とアルマーさんが、思いを巡らせながら言った。


「ちなみに、質問なんですが、この国における子供の教育と言うのは、どうなってますか? 小学校とかはあるのでしょうか?」

と海渡が聞いた。


 ---つまり、初等教育で算数や国語等の基礎教育がないと、なかなか人材確保するのは厳しいだろうと思った訳だ。---


「小学校? 学校は裕福な商人の子供か、貴族の子供しか通わない(通えない)。まあ通える様な家の子供の大体が既に学校に行く前に、家庭教師等で読み書きや、簡単な計算は出来るようになっているがな。あとは、教会でやっている孤児院の子供には、シスター達が時間を見て教えたりしているがな。」


「なるほど、つまり義務教育の様な初等教育制度は無いと言う事ですか・・・。 だとすると、この国の文盲率はかなり高いという事ですね・・・。 子供は将来の領地や国の宝ですから、義務教育で2年でも教えるだけで、かなり優秀な大人が増えるんじゃないですかね?」


 大学院まで行き、勉学の土台となる基礎教育の重要さを知る海渡ならではの実感だった。

 ふむ・・・孤児院か。


「孤児院は何歳まで居れるんでしょうか?」

と海渡が聞くと、


「本来なら成人となる15歳まで と言いたいところだが、孤児がかなり増えてしまって、定員一杯で、12歳ぐらいで出て行く感じになっている。」

と心苦しそうにアルマーさんが答えた。


「孤児院を出た子は、どうするんでしょうか?」

と海渡が聞くと、


「運の良い一部は商店や商会に、他は冒険者になるのが多い。後は・・・流れ流れてスラムの住人になり、悪事へと染まっていく事が多いようだ。対策は色々考えているんだが、決定的な結果に結びついていないんだよ。」と。


 更に、

「特に女の子は、騙されたり攫われたりして、悪人どもの餌食になる事が多い。本当に悲惨で何とか防止したいと考えているのだが、今は2週間程前の『青い炎の柱』事件で、北の城壁の警備とかに人員を割かれてていて、領内の警備が手薄になっているんだよ。

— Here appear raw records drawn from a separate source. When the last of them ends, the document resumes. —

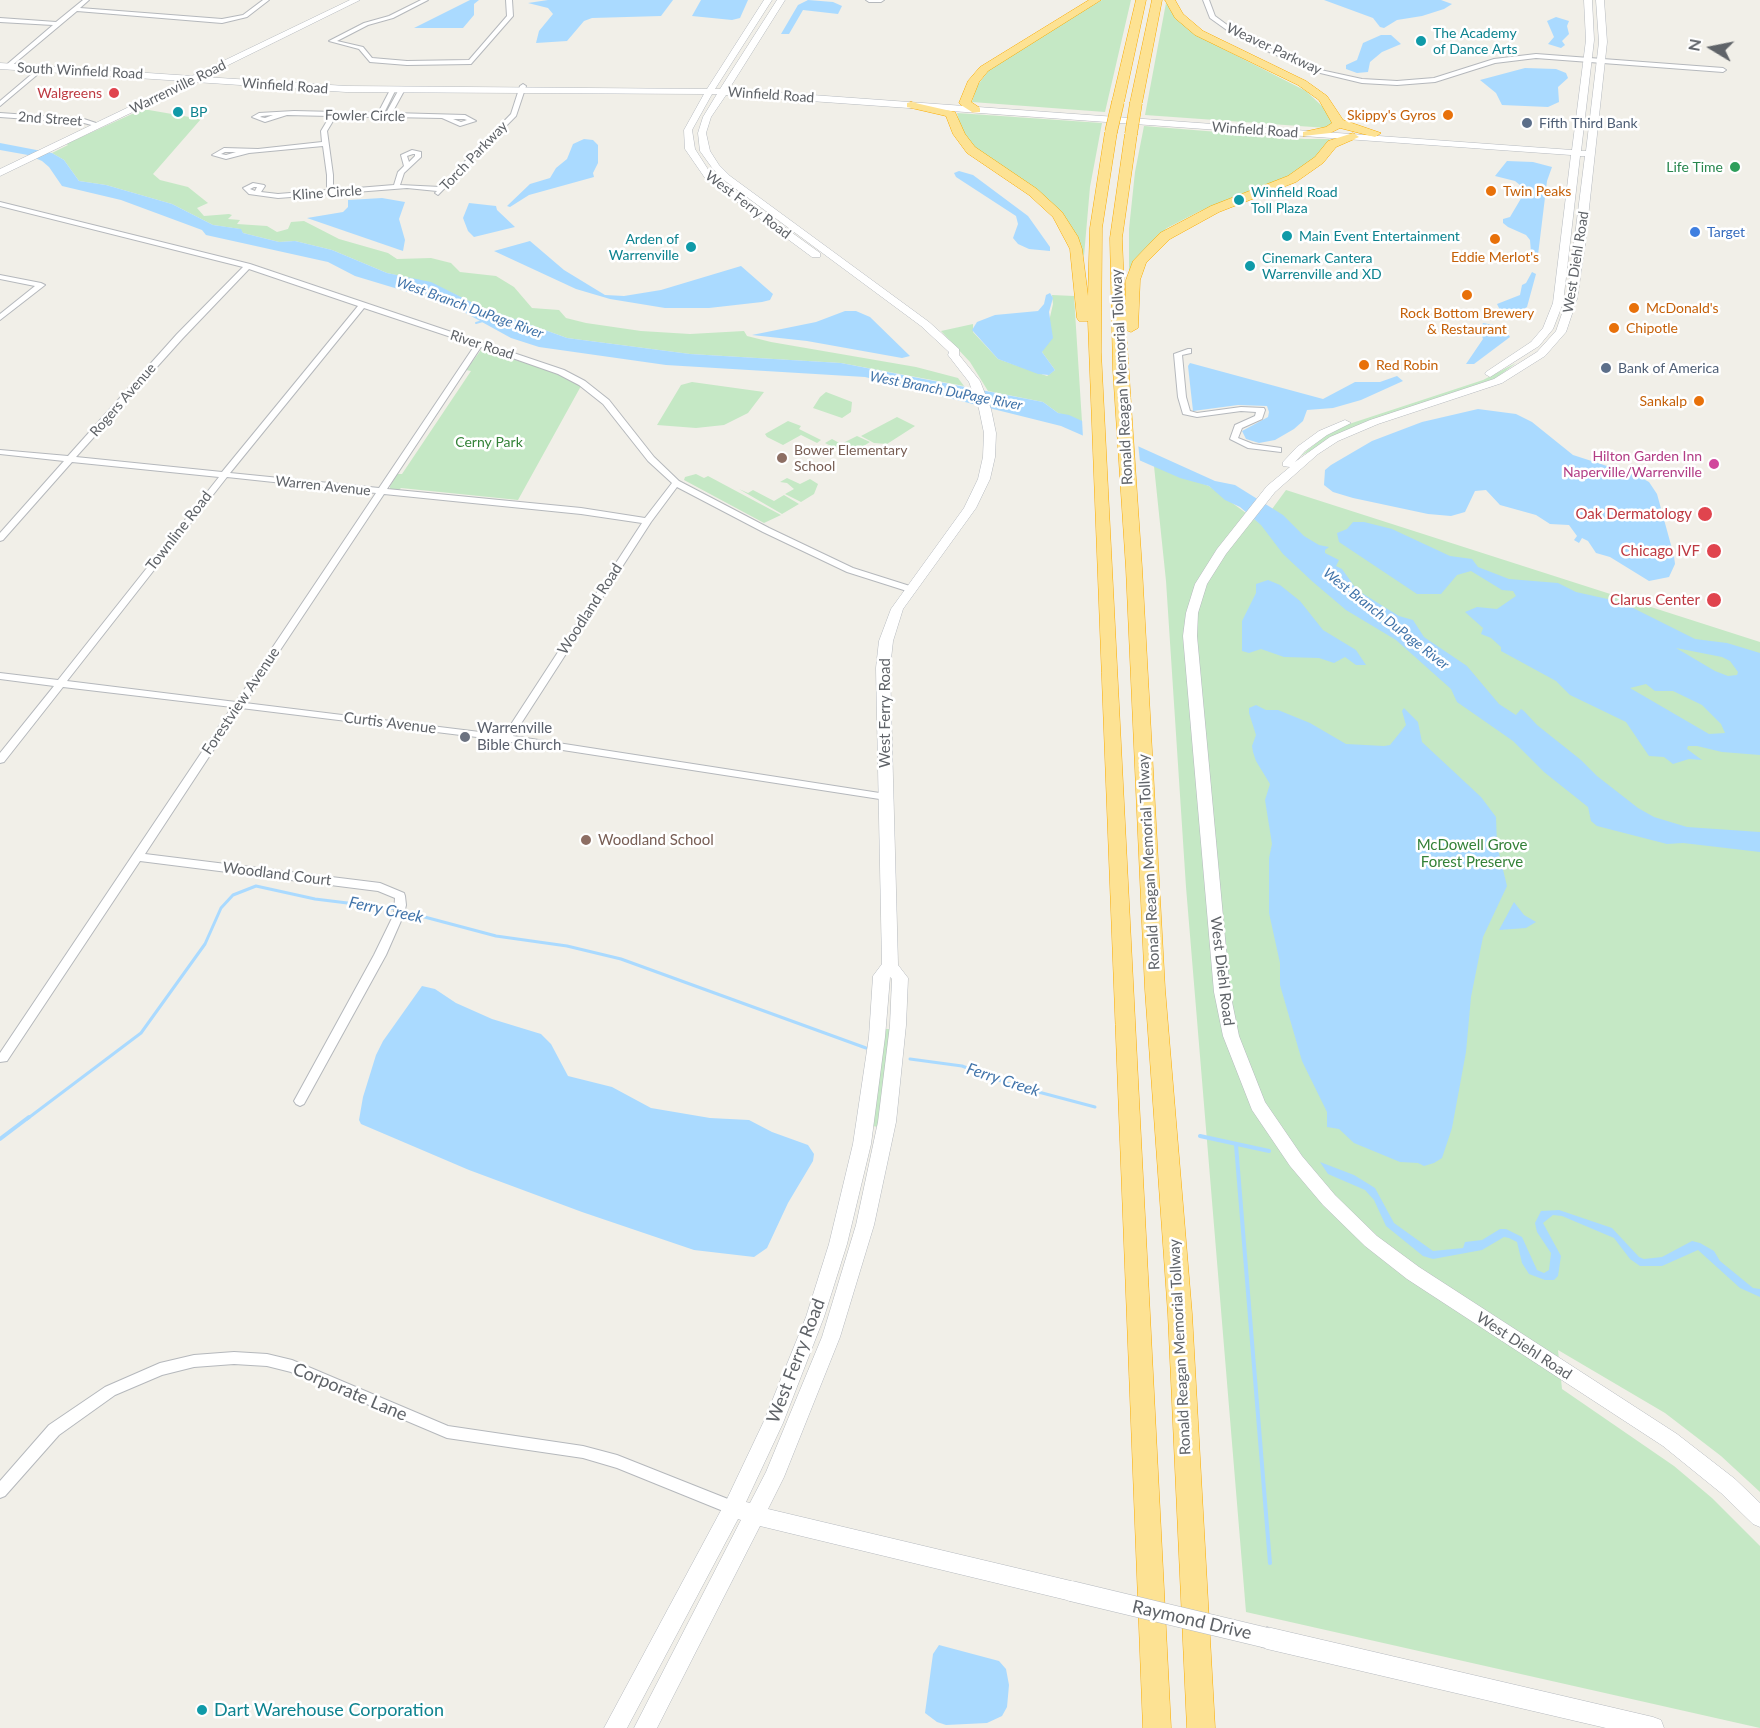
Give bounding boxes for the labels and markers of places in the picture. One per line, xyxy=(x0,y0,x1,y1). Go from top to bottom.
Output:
place label: The Academy of Dance Arts xyxy=(1433,25,1518,57)
marker: The Academy of Dance Arts xyxy=(1414,34,1428,48)
place label: Walgreens xyxy=(37,85,102,101)
marker: Walgreens xyxy=(107,86,121,100)
place label: BP xyxy=(190,104,207,120)
marker: BP xyxy=(171,105,185,119)
place label: Skippy's Gyros xyxy=(1347,107,1436,123)
marker: Skippy's Gyros xyxy=(1441,108,1455,122)
place label: Fifth Third Bank xyxy=(1539,115,1638,131)
marker: Fifth Third Bank xyxy=(1520,116,1534,130)
place label: Life Time xyxy=(1666,159,1723,175)
marker: Life Time xyxy=(1728,160,1742,174)
place label: Twin Peaks xyxy=(1503,183,1571,199)
place label: Winfield Road Toll Plaza xyxy=(1251,184,1338,216)
marker: Twin Peaks xyxy=(1484,184,1498,198)
marker: Winfield Road Toll Plaza xyxy=(1232,193,1246,207)
place label: Target xyxy=(1707,224,1745,240)
marker: Target xyxy=(1688,225,1702,239)
place label: Main Event Entertainment xyxy=(1299,228,1460,244)
marker: Main Event Entertainment xyxy=(1280,229,1294,243)
place label: Arden of Warrenville xyxy=(609,231,679,264)
marker: Eddie Merlot's xyxy=(1488,232,1502,246)
marker: Arden of Warrenville xyxy=(684,240,698,254)
place label: Eddie Merlot's xyxy=(1451,249,1539,265)
place label: Cinemark Cantera Warrenville and XD xyxy=(1262,250,1382,282)
marker: Cinemark Cantera Warrenville and XD xyxy=(1243,259,1257,273)
marker: Rock Bottom Brewery & Restaurant xyxy=(1460,288,1474,302)
place label: McDonald's xyxy=(1646,300,1719,316)
marker: McDonald's xyxy=(1627,301,1641,315)
place label: Rock Bottom Brewery & Restaurant xyxy=(1400,305,1534,338)
place label: Chipotle xyxy=(1626,320,1678,336)
marker: Chipotle xyxy=(1607,321,1621,335)
place label: Red Robin xyxy=(1376,357,1438,373)
marker: Red Robin xyxy=(1357,358,1371,372)
place label: Bank of America xyxy=(1618,360,1719,376)
marker: Bank of America xyxy=(1599,361,1613,375)
place label: Sankalp xyxy=(1640,393,1687,409)
marker: Sankalp xyxy=(1692,394,1706,408)
place label: Bower Elementary School xyxy=(794,442,907,474)
place label: Hilton Garden Inn Naperville/Warrenville xyxy=(1563,448,1702,480)
marker: Bower Elementary School xyxy=(775,451,789,465)
marker: Hilton Garden Inn Naperville/Warrenville xyxy=(1707,457,1721,471)
place label: Oak Dermatology xyxy=(1576,505,1692,523)
marker: Oak Dermatology xyxy=(1696,505,1714,523)
place label: Chicago IVF xyxy=(1621,542,1700,560)
marker: Chicago IVF xyxy=(1705,542,1723,560)
place label: Clarus Center xyxy=(1610,591,1700,609)
marker: Clarus Center xyxy=(1705,591,1723,609)
place label: Warrenville Bible Church xyxy=(477,719,561,754)
marker: Warrenville Bible Church xyxy=(458,730,472,744)
place label: Woodland School xyxy=(598,831,714,849)
marker: Woodland School xyxy=(579,833,593,847)
place label: Dart Warehouse Corporation xyxy=(214,1699,444,1721)
marker: Dart Warehouse Corporation xyxy=(195,1703,209,1717)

 更に領内の村や町の女子供を優先で、避難誘導させているから、一時的ではあるが、これから仮設の住居や食料の確保で、余計に大変なんだよ」と・・・。


 あっちゃー、それってほぼ、俺のせいじゃなか・・・ うーんどうしよう・・・ と背中に嫌な汗をかく海渡であった。

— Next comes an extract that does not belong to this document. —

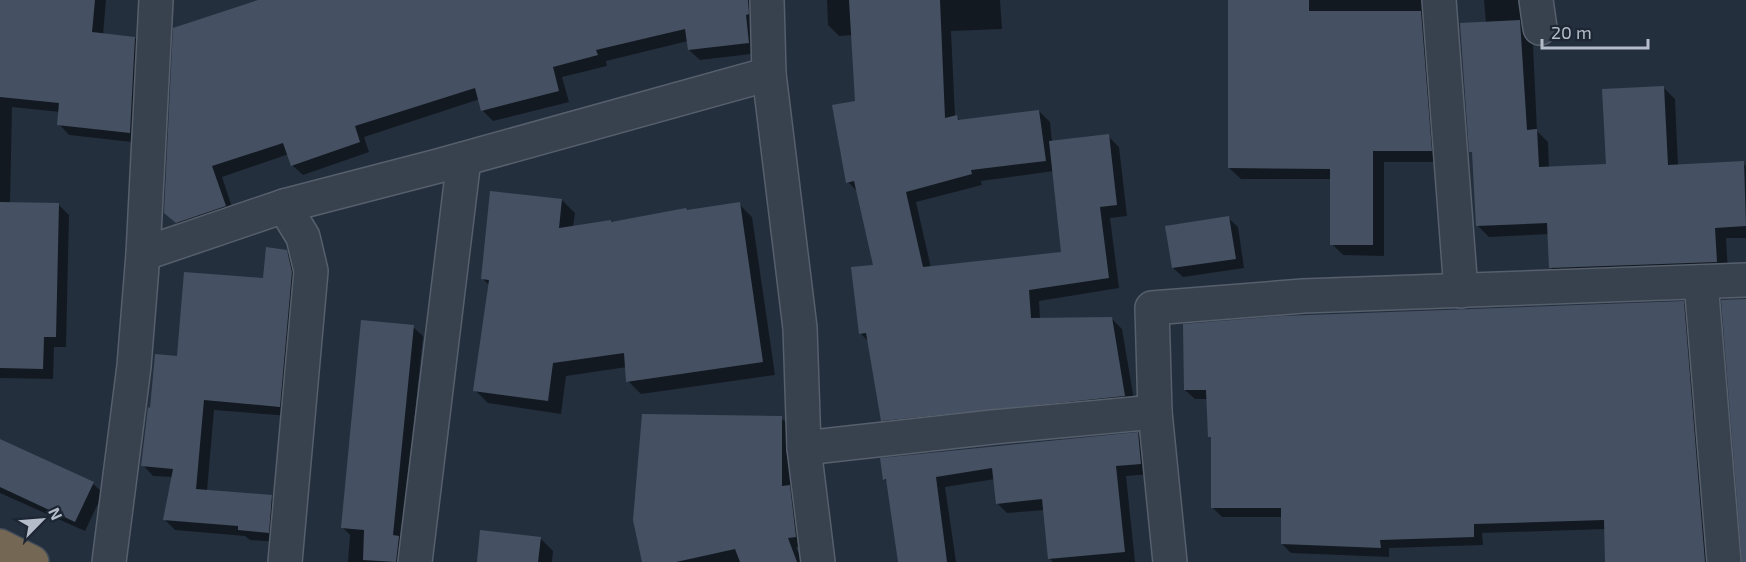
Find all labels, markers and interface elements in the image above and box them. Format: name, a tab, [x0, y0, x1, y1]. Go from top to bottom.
scale bar	[1542, 12, 1648, 50]
text: 20 m	[1551, 21, 1592, 43]
north arrow	[12, 490, 72, 550]
text: N	[45, 504, 67, 523]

「なるほど、大体の状況を理解しました。ありがとうございます。」

とお礼を言いつつ、今後の予定と、しでかした『青い炎の柱』事件の収集方法を模索するのであった。


「対策と言うか、収束に向けたお手伝いが出来るかも知れません。前にお伝えした通り、絶海の森の中の異変についてですが、私達の住んでいた集落が襲われた以外は、特に変化がありませんでした。

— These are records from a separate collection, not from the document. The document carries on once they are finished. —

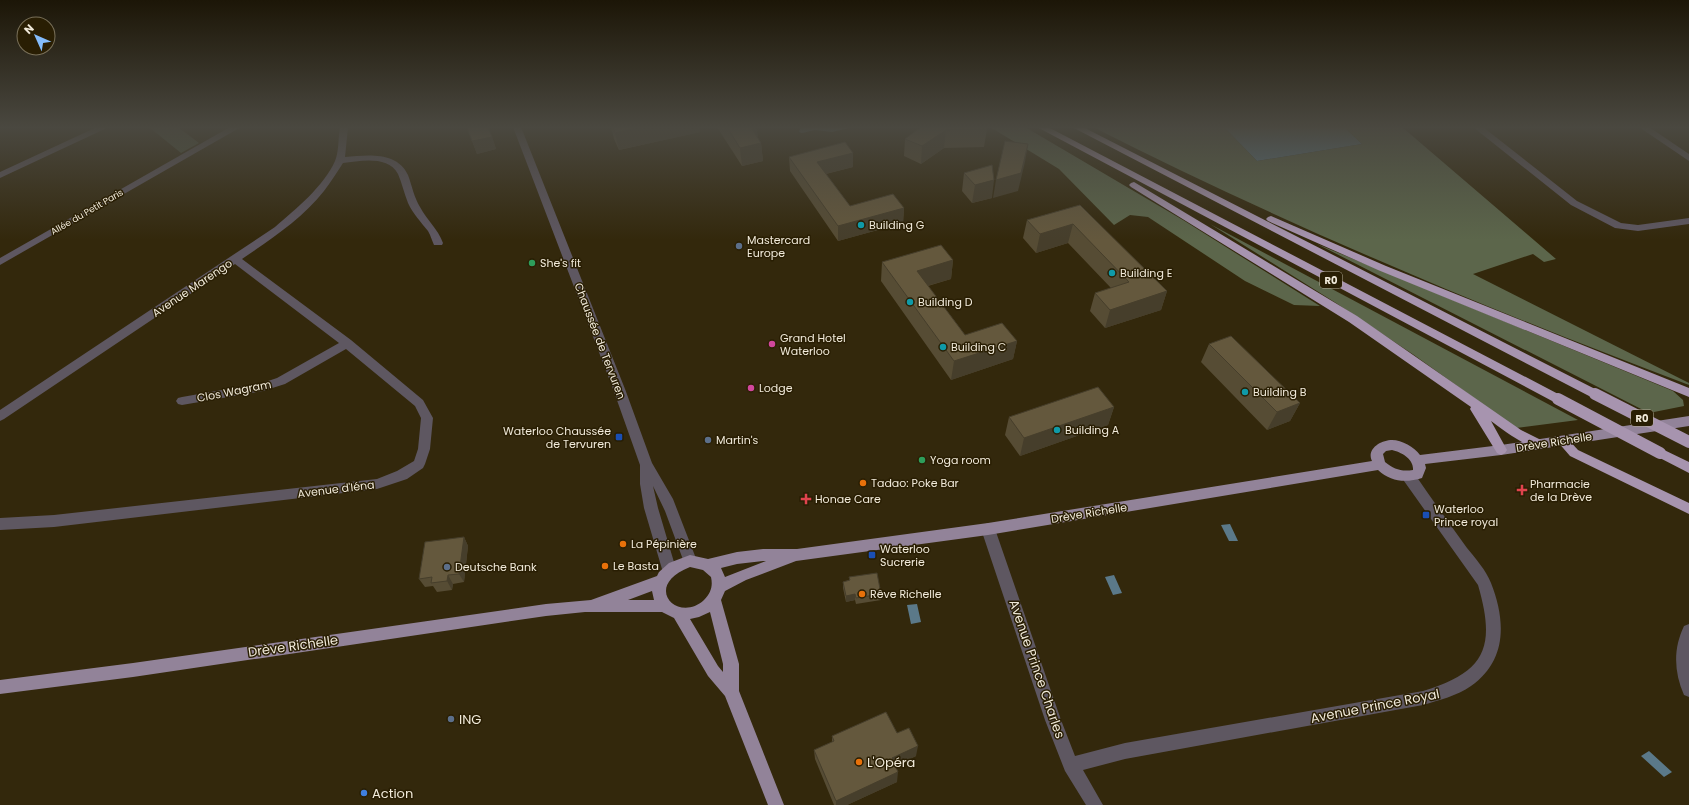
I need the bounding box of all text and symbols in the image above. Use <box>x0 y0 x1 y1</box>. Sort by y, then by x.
north arrow <box>16 16 56 56</box>
text: N <box>20 20 38 38</box>
street label: Allée du Petit Paris <box>49 186 126 238</box>
place label: Building G <box>869 217 925 233</box>
marker: Building G <box>856 220 866 230</box>
place label: Mastercard Europe <box>747 232 810 261</box>
marker: Mastercard Europe <box>734 241 744 251</box>
street label: Avenue Marengo <box>149 255 235 321</box>
place label: She's fit <box>540 255 581 271</box>
marker: She's fit <box>527 258 537 268</box>
place label: Building E <box>1120 265 1172 281</box>
marker: Building E <box>1107 268 1117 278</box>
road number: R0 <box>1320 272 1342 288</box>
street label: Chaussée de Tervuren <box>570 281 630 401</box>
place label: Building D <box>918 294 973 310</box>
marker: Building D <box>905 297 915 307</box>
place label: Grand Hotel Waterloo <box>780 330 846 359</box>
marker: Grand Hotel Waterloo <box>767 339 777 349</box>
place label: Building C <box>951 339 1006 355</box>
marker: Building C <box>938 342 948 352</box>
street label: Clos Wagram <box>195 376 273 406</box>
place label: Lodge <box>759 380 793 396</box>
marker: Lodge <box>746 383 756 393</box>
place label: Building B <box>1253 384 1307 400</box>
marker: Building B <box>1240 387 1250 397</box>
road number: R0 <box>1631 410 1653 426</box>
place label: Building A <box>1065 422 1120 438</box>
place label: Waterloo Chaussée de Tervuren <box>503 423 611 452</box>
marker: Building A <box>1052 425 1062 435</box>
street label: Drève Richelle <box>1515 428 1593 456</box>
marker: Waterloo Chaussée de Tervuren <box>614 432 624 442</box>
place label: Martin's <box>716 432 759 448</box>
marker: Martin's <box>703 435 713 445</box>
place label: Yoga room <box>930 452 991 468</box>
marker: Yoga room <box>917 455 927 465</box>
place label: Tadao: Poke Bar <box>871 475 959 491</box>
street label: Avenue d'Iéna <box>297 476 375 502</box>
place label: Pharmacie de la Drève <box>1530 476 1592 505</box>
marker: Tadao: Poke Bar <box>858 478 868 488</box>
marker: Pharmacie de la Drève <box>1517 485 1527 495</box>
place label: Honae Care <box>815 491 881 507</box>
marker: Honae Care <box>800 493 812 505</box>
street label: Drève Richelle <box>1050 499 1128 527</box>
place label: Waterloo Prince royal <box>1434 501 1498 530</box>
marker: Waterloo Prince royal <box>1421 510 1431 520</box>
place label: La Pépinière <box>631 536 697 552</box>
marker: La Pépinière <box>618 539 628 549</box>
place label: Waterloo Sucrerie <box>880 541 930 570</box>
marker: Waterloo Sucrerie <box>867 550 877 560</box>
place label: Le Basta <box>613 558 659 574</box>
place label: Deutsche Bank <box>455 559 537 575</box>
marker: Le Basta <box>600 561 610 571</box>
marker: Deutsche Bank <box>442 562 452 572</box>
place label: Rêve Richelle <box>870 586 942 602</box>
marker: Rêve Richelle <box>857 589 867 599</box>
street label: Avenue Prince Charles <box>1004 597 1070 741</box>
street label: Drève Richelle <box>247 630 339 662</box>
street label: Avenue Prince Royal <box>1309 684 1441 728</box>
place label: ING <box>459 710 481 729</box>
marker: ING <box>446 714 456 724</box>
place label: L'Opéra <box>867 753 915 772</box>
marker: L'Opéra <box>854 757 864 767</box>
place label: Action <box>372 784 413 803</box>
marker: Action <box>359 788 369 798</box>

 とは言え、私が森から来たと言う話は、内密になってますし・・・例えば、私達に何回か期間をあけて森の内部の偵察や調査の指名依頼をギルドに出して貰って、『異変も変化も無い』事をSSSランクの冒険者と言う立場を利用して、証明する方向と言うのは? ついでに、岩塩確保してきますし。」

と打診してみた。


 すると、アルマーさんは、パァーっと明るい笑顔になり、

「それだ! それは良いアイディアじゃないか。それであれば、納得の行く収束になるかもしれない。まあ、実際に異変があったら、それはそれで問題だが」と。


「異変あった場合は、私達も全力で協力しますから。」

と付け加えた。


 海渡は、内心で『よし!何とかなりそうだ』とガッツポーズをしていたのだった。